Bruce Prescott on why what I call the “Bibliolatry” folks would NEVER accept the canonical authority if that process were in today’s climate.

Mainstream Baptist

Anyone who knows the details about how and when the scriptures were written, collected and canonized cannot plausibly deny that tradition is also a source of authority for Christians and the churches.

Amen. And further, those who yell the loudest about how the failure to adopt a certain Biblical approach are therefore not honoring it (and nothing short of worshipping it as part of the Godhead) are the very same folks who rail against any form of ecumenicity, which , in the end, is what the worldwide body of Christ MUST be if it speaks with a common voice at all.
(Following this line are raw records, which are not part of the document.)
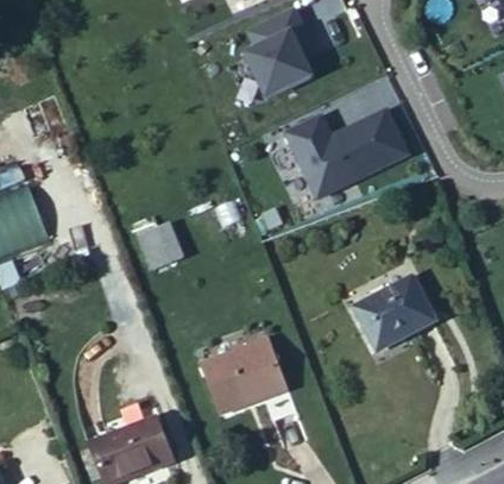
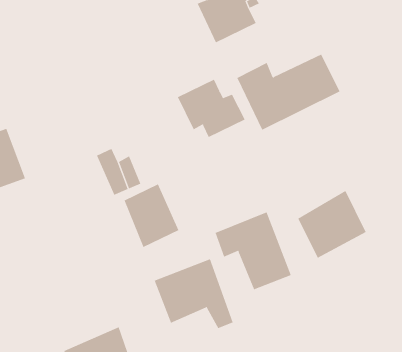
building: none -> [177,79,245,138]
building: none -> [124,184,179,248]
building: none -> [215,212,292,290]

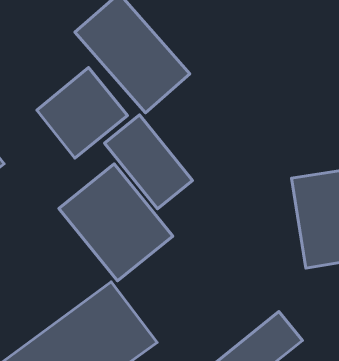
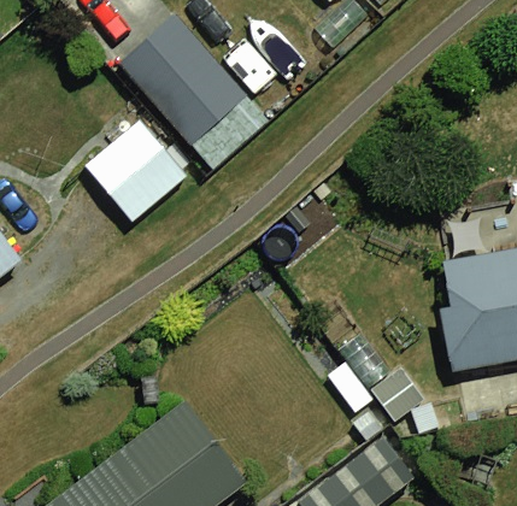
building: [105,115,193,209] -> none
building: [59,164,173,281] -> none

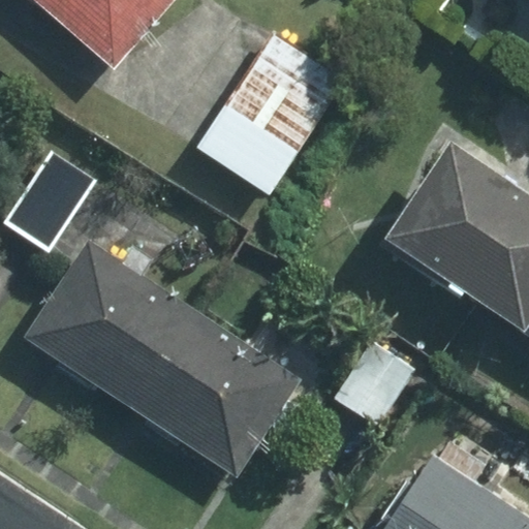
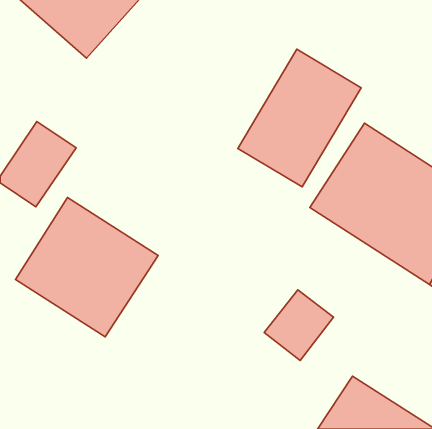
building: [196,29,345,195] -> [238,49,361,187]
building: [133,309,306,477] -> none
But it is just this common voice, especially when there is talk of what the good news means in varying cultures, that is rejected because of a restricted, ethocentricic view of the Bible. Such ideas as those of Robert McAfee Brown’s “Reading the Bible Through Third World Eyes” are considered dangerous because they are assumed to be outside the realm of the “acceptable American Jesus”.

In the days prior to the printing press, and after Pentecost, the Christian community had not yet learned to so identify a channel for God’s word to become synonomous with the Logos.

3 Replies to “The Roots of the Canon”

  1. ericisrad

    Me too! In fact, I’ll most likely be reading this book in a couple months. I’m going to be taking a directed study with my pastor on Biblical Theology / Narrative Theology this summer, and this is one of the required reads.